Step No. 2: Cleanse the Data
Step No. 2: Cleanse the data
Now that the operations team has a good idea of what data is available to them and in what state, they'll need to cleanse the data in preparation for modeling. From their data discovery phase, they notice that a large percentage of call records are missing values for important fields. The records are needed, so they develop a plan for calculating the missing data. Again, a tool is needed to implement their transformations on the call records to fill in the missing values.
The operations team also notices that call records of a specific type are redundant for their calculations. They use their cleansing tool to drop those records to prevent downstream problems. They'll also want to exclude records from known, high-usage customers.
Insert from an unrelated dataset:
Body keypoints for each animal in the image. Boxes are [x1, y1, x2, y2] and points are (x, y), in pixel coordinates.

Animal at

Step No. 3: Iteratively develop a working model
Now the operations team is ready to apply a data mining technique to their data. They decide to cluster the data using a set of attributes they deemed important during the discovery phase. A visual, workflow-oriented tool is extremely useful here, as this phase of the project is very iterative. They also need a tool that can handle large amounts of data with ease. Since they are looking for fraud, sampling is not a viable option.
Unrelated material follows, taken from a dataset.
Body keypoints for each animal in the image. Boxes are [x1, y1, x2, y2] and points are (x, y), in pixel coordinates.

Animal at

The operations team employs a modeling tool that can ingest their cleansed data and builds a clustering model. They apply the model to a set of test data and visualize the results. The clusters look interesting but no telling patterns are appearing. They adjust the algorithm and try different attributes, applying normalization where it fits. After some iteration, they settle on a model that appears to be working. The visualization shows outliers that, after more inspection, appear to be fraud.